The first of two comets heading toward the sun this year made its closest approach to Earth on Tuesday and will be visible in the northern hemisphere beginning on Thursday.
Skywatchers in the southern hemisphere have been able to see Comet Pan-STARRS for weeks at twilight, even without binoculars or a telescope. The comet came about 161 million kilometers from Earth on Tuesday.
“As Comet Pan-STARRS was setting on the southwestern horizon, its nucleus was visible to the naked eye,” photographer Michael White from Manawatu, New Zealand, wrote to accompany a stunning image of the comet posted on the SpaceWeather.com Web site.
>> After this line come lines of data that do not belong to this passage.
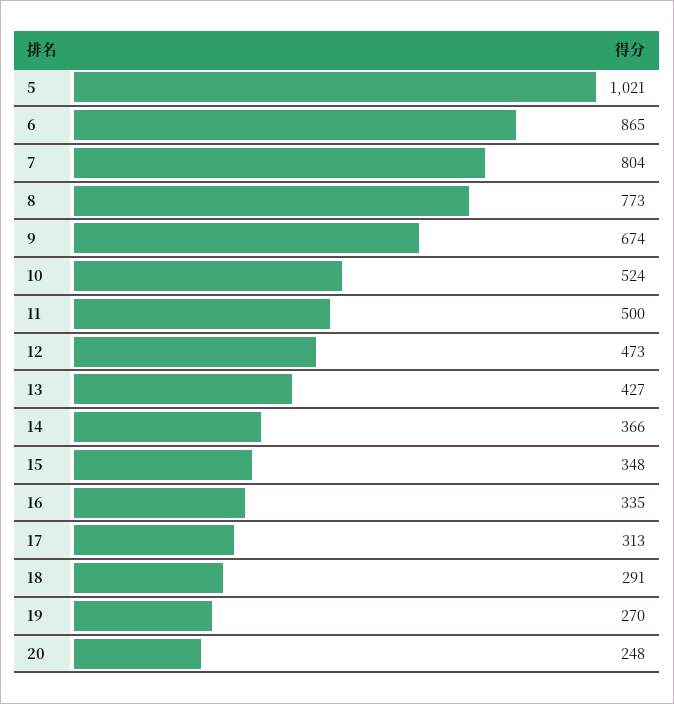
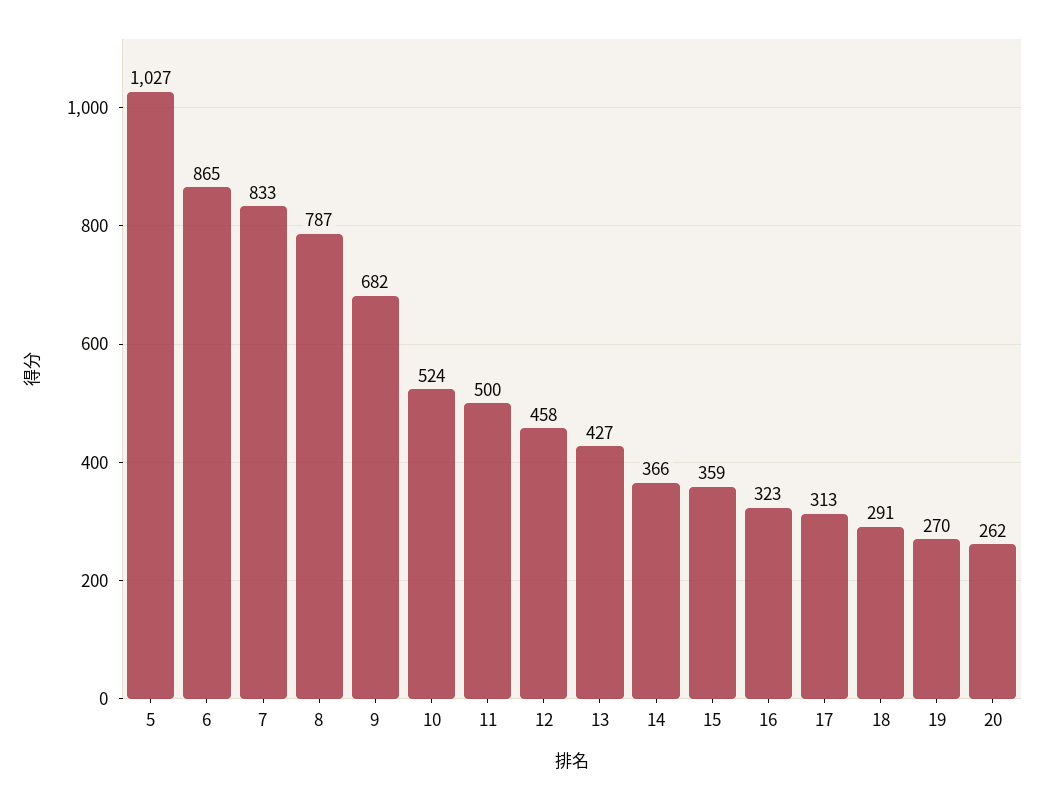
  {
-   "5": 1021,
+   "5": 1027,
    "6": 865,
-   "7": 804,
+   "7": 833,
-   "8": 773,
+   "8": 787,
-   "9": 674,
+   "9": 682,
    "10": 524,
    "11": 500,
-   "12": 473,
+   "12": 458,
    "13": 427,
    "14": 366,
-   "15": 348,
+   "15": 359,
-   "16": 335,
+   "16": 323,
    "17": 313,
    "18": 291,
    "19": 270,
-   "20": 248
+   "20": 262
  }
The comet, officially known as Comet C/2011 L4, is believed to be a first-time visitor to Earth after being gravitationally bumped out from the Oort Cloud, a repository of small icy bodies located beyond Pluto.
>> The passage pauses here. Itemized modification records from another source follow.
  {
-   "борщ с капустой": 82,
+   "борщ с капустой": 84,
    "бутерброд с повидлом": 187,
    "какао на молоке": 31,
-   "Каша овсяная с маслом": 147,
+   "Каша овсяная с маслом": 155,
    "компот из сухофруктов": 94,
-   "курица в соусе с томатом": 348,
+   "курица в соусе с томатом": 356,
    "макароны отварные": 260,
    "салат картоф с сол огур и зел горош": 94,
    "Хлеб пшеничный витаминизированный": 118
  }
Northern Hemisphere sky-watchers will get their chance to see the comet from today.
The comet should be visible in the direction of the setting sun just after the sun slips below the horizon.
The best opportunity to see it may be on Wednesday next week, when the comet will appear just beneath a thin crescent moon, astronomers said.
Another celestial visitor is due to arrive in November. If it is not destroyed by the sun, Comet ISON has the potential to be as bright as a full moon.